The excellent performance of semi-automated MATV measurements compared to manual segmentation was also found in other studies evaluating MATV for survival prediction in different cancer types [19, 20, 28]. In patients with diffuse large B cell lymphoma, MATV was measured using two types of quantitative PET image analysis software. This software incorporated three different PET image–based thresholds (a SUVmax of 2.5 g/mL, 41MAX, and all voxels > SUVmean in a spherical VOI of 3 cm3 placed in the liver as recommended in the PERCIST guidelines (PERCIST Hermes [29]). Depending on the delineation method, different MATVs were obtained but all methods predicted survival outcome with similar accuracy [19]. Likewise, the strong prognostic value of MATV for survival outcome in peripheral T cell lymphoma was similar for four different PET image–based adaptive thresholding methods (signal-to-background ratio, tumour-to-background intensities, 3-dimensional geometric model based on spatial resolution and mean SUVmax) [20].
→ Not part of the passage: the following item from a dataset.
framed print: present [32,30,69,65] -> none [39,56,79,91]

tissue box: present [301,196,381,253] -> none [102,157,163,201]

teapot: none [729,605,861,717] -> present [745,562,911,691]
The absolute fixed threshold SUV40 was the semi-automatic MATV measurement method that best correlated with manual segmentation. For this method, selection of additional lesions (VOItotal+) had the least impact on the MATV and did not improve the AUC of the ROC curve. Moreover, the SUV40 method was the least time-consuming and was perceived as the most user-friendly method. Therefore, use of the semi-automated SUV40 method without additional lesion selection is recommended for further studies.
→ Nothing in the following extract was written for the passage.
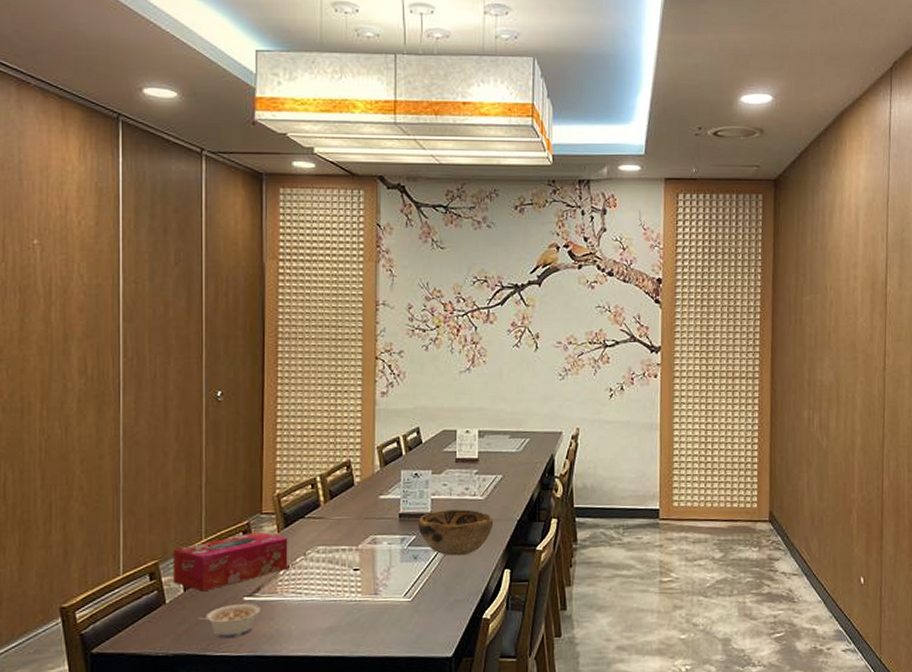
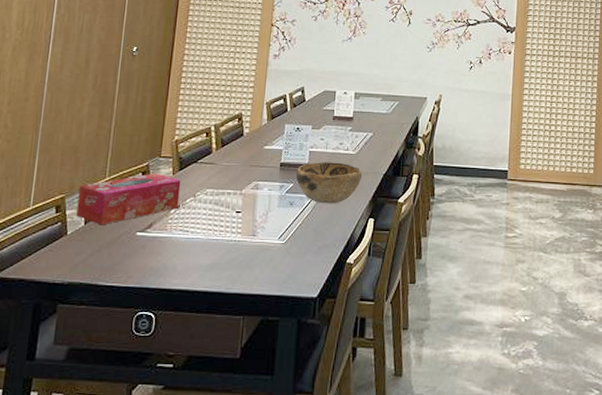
legume: present [196,603,260,639] -> none [93,238,150,270]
Limitations of the current study include its retrospective nature and heterogeneity in patient treatments. Although treatments do not influence baseline MATV measurements or correlations among the segmentation methods, the associations with survival might change. Furthermore, in the standard of care PET/CT acquisition a non-contrast-enhanced low-dose CT is obtained, which has a lower sensitivity than PET combined with contrast-enhanced CT for most metastatic locations [22]. Although this can have implications for lesion detection and management in specific clinical cases, it is highly unlikely that the PET-based MATV segmentations will change by non-contrast-enhanced vs. contrast-enhanced CT. Moreover, previous assessment of the contrast-enhanced CT in a subset of the cohort revealed only 0.4% (small) additional FDG PET-negative lesions [13]. Additionally, since all measurements were performed on 18F-FDG PET images only, brain metastases (observed in 22 patients) could not be included in the automated MATV measurements. However, the contribution of brain metastasis to the total MATV is generally small [30] and individual brain metastases are often < 1 mL based on MRI [31, 32], i.e. below the used threshold of 3 mL lesion volume in the TTB.

In summary, we found that a semi-automated segmentation workflow, especially using the SUV40 method, provides a fast and robust approach for measuring MATV in melanoma patients. The association of MATV with overall survival was similar for semi-automated methods compared to manual delineation. The proposed workflow is a promising, clinically feasible approach for measuring MATV and is a good starting point for prospective multicentre validation of MATV as quantitative (predictive and/or prognostic) imaging biomarker in melanoma patients.

Conclusion

In metastatic melanoma patients, the quantitative imaging biomarker MATV can be obtained using the robust, rapid and simple semi-automated SUV40 segmentation approach. This straightforward approach allows measurement of MATV in large prospective multicentre studies required for validation of this FDG PET imaging parameter as a predictive and/or prognostic biomarker in the clinic.